LA BITÁCORA/ JCPG
Esto es un escándalo. Dramático y terrible. Lo que estamos haciendo con nuestros mayores no tiene nombre, al menos nombre que contenga connotaciones positivas. Me horroriza pensar que a una persona no se le admite en la UCI por el hecho, tan simple como azaroso, de tener muchos años.
Un fallo de la sociedad. ¿Qué ocurre con esta sociedad que no es capaz de ofrecer todos los recursos de que dispone para la salud, al margen de la edad que tengan las personas que los necesitan? ¿Qué ha sido del humanismo? Hay mucho de una estruendosa derrota moral de nosotros mismos, ya desde el instante en que se clasifica en función de qué vidas son útiles y cuáles no.
Demasiados interrogantes caben en esta grieta de la montaña. Se abren demasiados problemas. Tal vez es que hemos llegado a una situación en la que no nos importa a qué tenemos que renunciar para preservar eso que creemos sagrado: nuestro propio bienestar. Para muchos ya se ha demostrado nuestra capacidad de renunciar a las libertades en aras de una cierta seguridad.
¿Qué decir de nuestros políticos? Los subidos al poder, arrogantes y aparentemente seguros, nos intentaron convencer hasta el minuto anterior de que esto no era sino una gripe corriente. Los otros ahora parecen saberlo todo. Poco hay de reconfortante en unos tipos que no saben sino instrumentalizar el dolor. No parecen sentir ninguna vergüenza con lo que estamos viviendo.
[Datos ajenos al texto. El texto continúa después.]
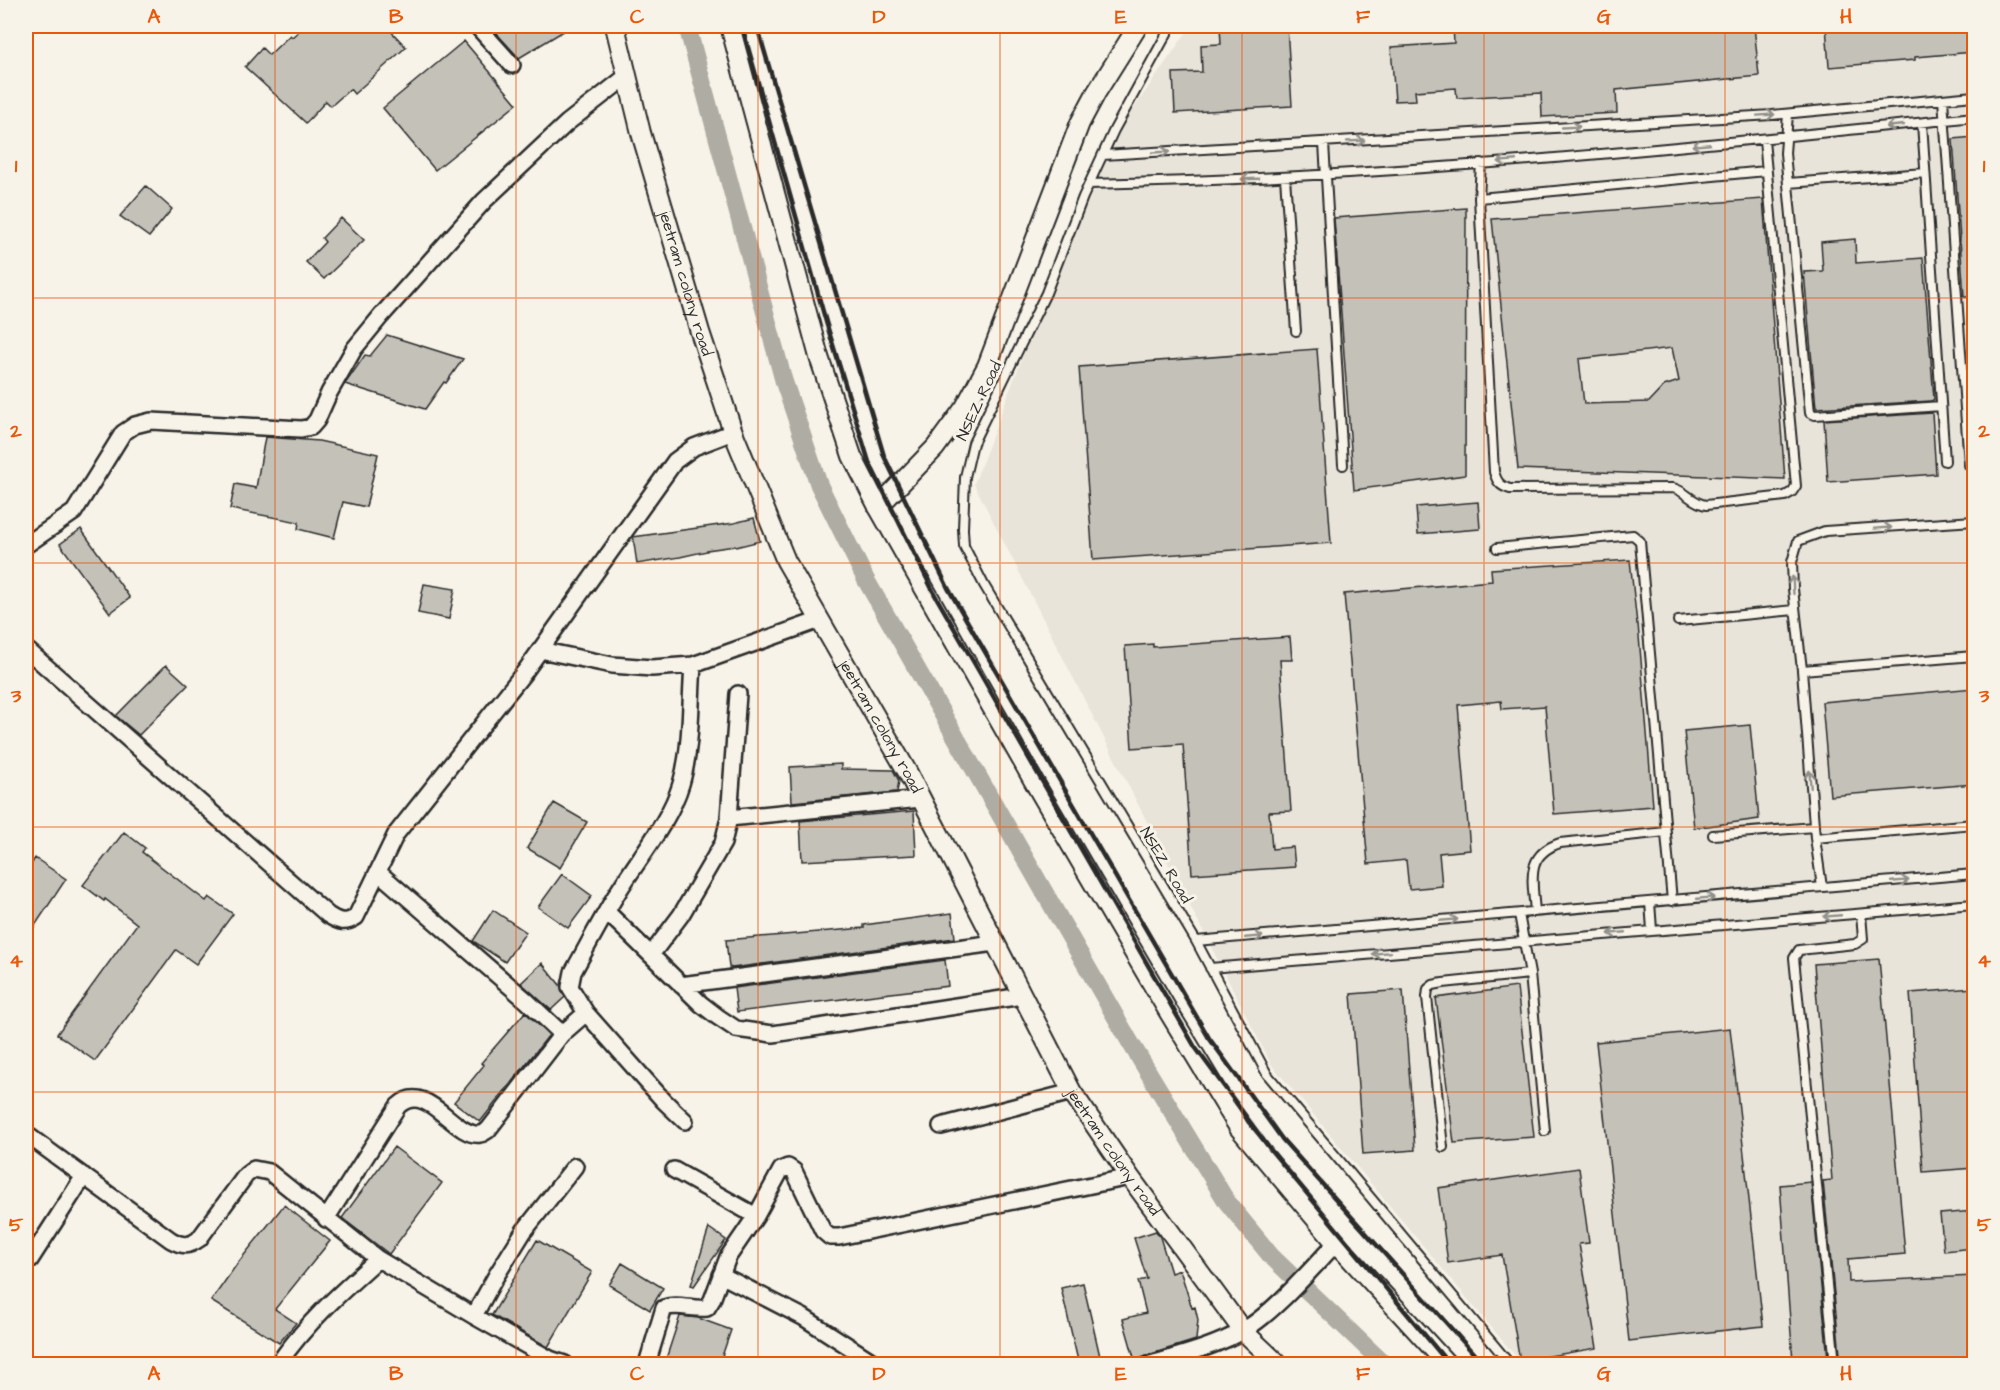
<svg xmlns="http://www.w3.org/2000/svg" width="2000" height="1390" font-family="'Architects Daughter',sans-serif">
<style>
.built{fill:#e8e4da}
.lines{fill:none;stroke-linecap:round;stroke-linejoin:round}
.canal{stroke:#afaca4;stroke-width:18}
.building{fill:#c4c1b9;stroke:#2b2b2b;stroke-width:1.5;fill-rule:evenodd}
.service-casing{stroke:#2b2b2b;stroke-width:12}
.minor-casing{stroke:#2b2b2b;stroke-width:20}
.tertiary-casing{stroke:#2b2b2b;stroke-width:22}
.service{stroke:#f7f3e8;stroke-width:8}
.minor{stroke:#f7f3e8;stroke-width:15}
.tertiary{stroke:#f7f3e8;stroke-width:18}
.rail{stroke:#2b2b2b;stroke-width:4.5}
.oneway{stroke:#918f8a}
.grid{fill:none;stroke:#e8590c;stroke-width:1.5;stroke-opacity:0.55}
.labels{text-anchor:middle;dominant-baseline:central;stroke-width:6;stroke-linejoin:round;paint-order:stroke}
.street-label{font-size:16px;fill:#2b2b2b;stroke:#f7f3e8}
.neatline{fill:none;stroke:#e8590c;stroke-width:2}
.grid-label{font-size:20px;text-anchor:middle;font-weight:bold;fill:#e8590c}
</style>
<rect width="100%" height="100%" fill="#f7f3e8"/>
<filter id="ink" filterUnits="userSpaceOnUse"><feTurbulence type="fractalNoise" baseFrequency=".0167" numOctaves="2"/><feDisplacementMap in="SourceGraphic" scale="12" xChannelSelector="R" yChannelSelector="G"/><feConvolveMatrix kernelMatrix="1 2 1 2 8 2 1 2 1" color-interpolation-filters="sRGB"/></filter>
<g filter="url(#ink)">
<path class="built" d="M1191 26H1974V1364H1522L1271 1064 974 484 1047 293 1122 125Z"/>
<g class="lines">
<path class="canal" d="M687 26 784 382 819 485 866 580 1130 1042 1227 1202 1271 1256 1384 1364"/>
</g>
<path class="building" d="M305 26H386L406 47 354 94 350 89 331 106 326 101 306 123 245 67 262 48 269 55 290 35 292 37Z
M493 26H572L519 58 499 36Z
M1220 26H1287L1292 106 1175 113 1173 73 1202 72 1201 45 1221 44Z
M1453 26H1754L1759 76 1616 90 1617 113 1542 117 1541 93 1457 98 1456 88 1415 91 1416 100 1395 101 1391 47 1454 43Z
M1826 26H1974V52L1915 57V60L1829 67Z
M464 41 517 104 435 170 383 108Z
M1974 137V297H1964L1953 139Z
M146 186 172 209 149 237 120 216Z
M1763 199 1785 479 1518 469 1492 219ZM1672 348 1679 381 1664 386 1649 402 1584 404 1579 359Z
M1466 208 1465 475 1354 490 1334 218Z
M341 218 364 240 324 279 306 262 325 242 322 238Z
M1855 239 1856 263 1923 258 1934 399 1931 401 1816 408 1804 272 1823 271 1821 242Z
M387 335 463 359 446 383 444 382 425 409 345 384 365 355 370 356Z
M1317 349 1331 543 1093 560 1079 367Z
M1932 413 1936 474 1828 482 1824 420Z
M265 437 319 441 378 454 366 507 343 502 334 538 298 529 299 522 230 509 235 484 256 488Z
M1478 502 1480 529 1418 534 1416 507Z
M754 518 760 541 736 547 735 546 707 550V551L680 557 637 564 633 537 734 523Z
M81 529 130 598 110 613 60 544Z
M1630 560 1637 624H1638L1653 806 1554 814 1545 706 1502 709 1501 701 1458 705 1470 850 1439 853 1442 886 1409 889 1406 860 1368 864 1344 594 1492 581 1491 569Z
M424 584 455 589 449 619 418 613Z
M1290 637 1292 660H1280L1291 811 1269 812 1272 849 1293 847 1295 867 1192 874 1183 744 1132 748 1125 646 1153 644V647Z
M166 665 188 685 139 735 116 716Z
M1974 688V784L1830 796 1822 702Z
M1750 725 1759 819 1694 828 1684 731Z
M841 764V769L893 770 899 781 897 792 792 802 790 767Z
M554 803 587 822 560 868 527 848Z
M914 811 916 855 802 861 800 821Z
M124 832 145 848 142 852 206 901 209 897 233 914 196 964 176 950 95 1061 57 1034 137 924 105 899 104 901 83 885Z
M35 858 66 879 26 939V873Z
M562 874 592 896 568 928 538 907Z
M493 910 526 932 505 962 473 941Z
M952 913 955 938 732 968 729 967 726 940 864 928V925Z
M1879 959 1905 1254 1848 1259 1849 1282 1974 1276V1363L1841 1365 1823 1181 1832 1180 1814 964Z
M945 960 948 986 737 1012 734 988Z
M542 963 560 985 565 997 551 1010 521 983Z
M1517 987 1534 1137 1454 1143 1436 998Z
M1974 988V1168L1923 1172 1910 993Z
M1403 990 1415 1150 1363 1154 1351 994Z
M525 1012 549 1035 480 1122 454 1102 484 1065 481 1063Z
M1730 1028 1763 1326 1629 1341 1596 1042Z
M394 1147 442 1183 389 1254 342 1218Z
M1579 1168 1589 1243 1579 1244 1597 1348 1520 1361 1502 1255 1448 1263 1438 1188Z
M1811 1182 1828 1359 1793 1361 1780 1185Z
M284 1205 330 1241 275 1309 296 1323 279 1343 211 1301 237 1264Z
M1974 1211V1248L1944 1251 1940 1214Z
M709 1228 726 1240 694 1286 691 1285Z
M1156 1231 1160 1237 1171 1273 1180 1270 1192 1308 1195 1307 1198 1320 1196 1340 1148 1355 1135 1361 1123 1319 1146 1313 1138 1281 1147 1279 1134 1238Z
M537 1240 592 1272 548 1347 492 1315Z
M622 1263 663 1288 650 1310 609 1285Z
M1083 1283 1102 1365H1079L1061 1288Z
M680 1316 698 1318 731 1330 719 1365H664Z"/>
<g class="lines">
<g class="service-casing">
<path id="service" d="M1171 26 1114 130 1083 197 1046 293 973 443 965 477 963 529 964 546 984 585 1196 941 1267 1074 1510 1364
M1943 99 1969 465
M1788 114 1785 153 1810 413 1815 415 1941 406
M1922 123 1945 461
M1324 143 1343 465
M1103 155 1772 115 1974 96
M1481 163 1479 198 1494 472C1497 482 1500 486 1510 489L1673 488C1686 491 1692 503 1706 505L1785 496 1792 492 1796 486 1764 140
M1285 177 1296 331
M1788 183 1925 173
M1089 184C1385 178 1680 148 1974 117
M1479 198 1766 171
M1497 548 1633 535 1640 541 1672 901
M1678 621 1795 610
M1802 670 1974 656
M1713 835 1814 827
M1815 838 1974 824
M1822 887 1815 838 1802 670 1793 589 1792 562 1798 541 1825 531 1974 521
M1650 902 1652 930
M1535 912C1533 882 1524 855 1560 843L1666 832
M1519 914 1530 974 1545 1131
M1196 941 1974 874
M1210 968 1974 904
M1443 1147 1427 997 1428 989 1433 985 1443 983 1530 974
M1835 1364 1794 958 1799 950 1855 944 1863 939 1861 914"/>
</g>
<g class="minor-casing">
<path id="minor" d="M477 26 512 65
M26 545 74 512 123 433 135 425 151 421 301 429 311 427 317 420 329 393 354 349 381 316 484 201 567 123 627 76
M26 649 328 915C339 922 345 924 356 917L396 834 526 670 675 461 694 447 733 432
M540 650 612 665 652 668 693 665 820 620
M729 818 921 799
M378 872 527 1001 562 1034
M607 912 701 1004 718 1017 736 1029 773 1034 1022 996
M651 955 681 915 723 843 729 818 738 694
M681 985 995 943
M586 1013 664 1101 685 1121
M941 1126 1072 1092
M26 1134 171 1240C182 1246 188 1247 199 1239L246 1175 254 1169 269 1172 378 1259 474 1316 550 1359 565 1364
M674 1170 756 1216
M326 1219 398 1106C427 1079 454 1138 480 1134 483 1134 485 1132 488 1130L562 1034 586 1013 570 987 573 972C588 945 602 918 618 892 638 859 670 821 681 784 692 747 690 704 693 665
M30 1260 84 1176
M721 1275 803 1317 876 1364
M474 1316 496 1276 524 1231 575 1166
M278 1364C306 1323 341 1292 378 1259
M647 1364 664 1308C678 1303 693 1310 707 1308L712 1300 728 1257 756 1216 781 1170 788 1167 794 1171 823 1231 830 1237H839L1130 1177
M1151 1364C1181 1355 1214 1347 1242 1331 1272 1315 1311 1269 1336 1243"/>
</g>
<g class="tertiary-casing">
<g id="tertiary">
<path id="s1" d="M615 26 641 133 700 332 733 432 786 561 908 773 1072 1092 1130 1177 1243 1331 1278 1364"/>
<path d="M730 26 819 357 852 456 878 507 1041 794 1168 1011 1239 1128 1336 1243 1447 1364"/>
<path d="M878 507 935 448 965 407 987 366 1080 123 1096 93 1138 26"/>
</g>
</g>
<use href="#service" class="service"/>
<use href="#minor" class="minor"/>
<use href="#tertiary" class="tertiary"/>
<path class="rail" d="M742 26 826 322 869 462 935 595 1195 1047 1270 1149 1449 1364
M757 26 884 456 948 588 1209 1038 1282 1139 1483 1364"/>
</g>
<defs><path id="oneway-shaft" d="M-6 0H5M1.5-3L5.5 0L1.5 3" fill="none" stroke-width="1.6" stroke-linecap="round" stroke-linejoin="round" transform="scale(1.5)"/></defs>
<g class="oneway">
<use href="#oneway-shaft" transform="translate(1766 115) rotate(-4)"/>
<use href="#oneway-shaft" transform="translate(1895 126) rotate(174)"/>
<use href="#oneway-shaft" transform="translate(1571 127) rotate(-3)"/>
<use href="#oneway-shaft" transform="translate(1356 141) rotate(-3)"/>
<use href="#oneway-shaft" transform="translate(1701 145) rotate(175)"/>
<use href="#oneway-shaft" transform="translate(1161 152) rotate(-3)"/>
<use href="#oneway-shaft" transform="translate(1507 161) rotate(175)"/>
<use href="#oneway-shaft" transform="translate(1250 179) rotate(178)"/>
<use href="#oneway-shaft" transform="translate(1883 528) rotate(-4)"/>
<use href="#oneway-shaft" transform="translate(1793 585) rotate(-93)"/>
<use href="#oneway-shaft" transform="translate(1810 779) rotate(-95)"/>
<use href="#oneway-shaft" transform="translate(1900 881) rotate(-5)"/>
<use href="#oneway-shaft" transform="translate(1706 898) rotate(-5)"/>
<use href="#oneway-shaft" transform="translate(1832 916) rotate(175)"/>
<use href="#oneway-shaft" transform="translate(1449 920) rotate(-5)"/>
<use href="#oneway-shaft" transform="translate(1617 933) rotate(175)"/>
<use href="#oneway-shaft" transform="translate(1254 937) rotate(-5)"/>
<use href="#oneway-shaft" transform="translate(1381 953) rotate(175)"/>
</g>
</g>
<path class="grid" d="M275 26V1364M516 26V1364M758 26V1364M1000 26V1364M1242 26V1364M1484 26V1364M1725 26V1364M26 298H1974M26 563H1974M26 827H1974M26 1092H1974"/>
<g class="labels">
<g class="street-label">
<text stroke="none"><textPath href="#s1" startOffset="267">jeetram colony road</textPath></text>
<text transform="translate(979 401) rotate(-65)">NSEZ Road</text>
<text stroke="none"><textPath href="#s1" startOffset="753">jeetram colony road</textPath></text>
<text transform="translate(1166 865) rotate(59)">NSEZ Road</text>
<text stroke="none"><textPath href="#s1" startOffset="1239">jeetram colony road</textPath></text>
</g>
</g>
<rect width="2000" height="1390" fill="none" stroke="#f7f3e8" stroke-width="66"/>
<rect x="33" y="33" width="1934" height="1324" class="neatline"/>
<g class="grid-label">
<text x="154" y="23">A</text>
<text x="396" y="23">B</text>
<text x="637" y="23">C</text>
<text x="879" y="23">D</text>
<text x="1121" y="23">E</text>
<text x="1363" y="23">F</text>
<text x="1604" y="23">G</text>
<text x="1846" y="23">H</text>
<text x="16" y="172">1</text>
<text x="1984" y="172">1</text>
<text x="16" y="437">2</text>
<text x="1984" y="437">2</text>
<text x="16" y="702">3</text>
<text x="1984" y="702">3</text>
<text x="16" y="967">4</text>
<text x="1984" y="967">4</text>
<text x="16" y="1231">5</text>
<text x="1984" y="1231">5</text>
<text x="154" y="1380">A</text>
<text x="396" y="1380">B</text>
<text x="637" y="1380">C</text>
<text x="879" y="1380">D</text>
<text x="1121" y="1380">E</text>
<text x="1363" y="1380">F</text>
<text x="1604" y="1380">G</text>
<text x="1846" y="1380">H</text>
</g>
</svg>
¿No parecía asombroso cómo destacados periodistas, analistas y otros tipos de tertuliano, también en femenino, se referían al virus como algo de lo que no había que preocuparse mucho porque principalmente atacaba a los mayores? No se les caía la cara de vergüenza. Parece como si muchos, especialmente los jóvenes, no comprendieran que los mayores, los viejos, no son seres de otros planetas, sino su propio futuro. ¿No es inmoral que algunos medios de comunicación y muchos políticos, de todos los colores, como de todas las tendencias los medios de comunicación, se dediquen a orillar los miles de muertos, y apenas dedicar tiempo a la auténtica tragedia?
Todos estos rincones son los que habito últimamente. Preguntas que se me agolpan. Al menos, me queda el consuelo de ese pacto colectivo que hemos hecho casi sin darnos cuenta y que repetimos cada día a las 20 horas. Un aplauso, unas músicas y unos ruidos en honor a los que se sacrifican por el bienestar colectivo. Una parte de este homenaje es auto-homenaje, pues es un premio a nuestra autoestima: al sacrificio personal de una sociedad que se ha encerrado.
Una vecina, al hilo del confinamiento, me confiesa aterrada que no siente morir, que para eso ya está preparado. Me dice: “Me asusta morir en soledad, sin que mis hijos puedan verme; eso es lo que más miedo me da de este maldito virus”. Esa soledad es terrible. Quizás Picasso reflejó esa inmensa soledad de los pobres y viejos en esa etapa primigenia de su quehacer artístico: pobreza, ancianidad, enfermedad,…
El confinamiento está siendo fructífero a nivel personal. Estoy releyendo libros que ocuparon algo de mi tiempo en años mozos. Como el Martin Guerre de Zemon Davis. Analiza la vida aldeana francesa y la huida-retorno de Guerre en pos de su nombre, su esposa, unos bienes y un honor. Hay en los campesinos que por el libro van desfilando, fibras del campesino eterno, del agricultor de todos los tiempos, del campesino del mulo como del que trabaja con su tractor.
Celosos de sus tierras, dispuestos a cada momento a mejorarlas. Fueron arrendatarios y jornaleros del conde, del marqués, gente que había heredado unas propiedades extensísimas y que, quizás, nada habían hecho para merecerlas. Adinerados, crápulas, gentes laboriosas, en estas dinastías de aristócratas se habían sucedido todo tipo de especímenes. Pero el campesino, expuesto siempre al arbitrio de los elementos, tiene algo en sus venas que lo hace igual en todos los sitios.
Mientras todos estos rincones voy visitando, temo que algo me estoy perdiendo. El brotar de las primeras yemas…
En Los Ruices, a 9 de abril de 2020.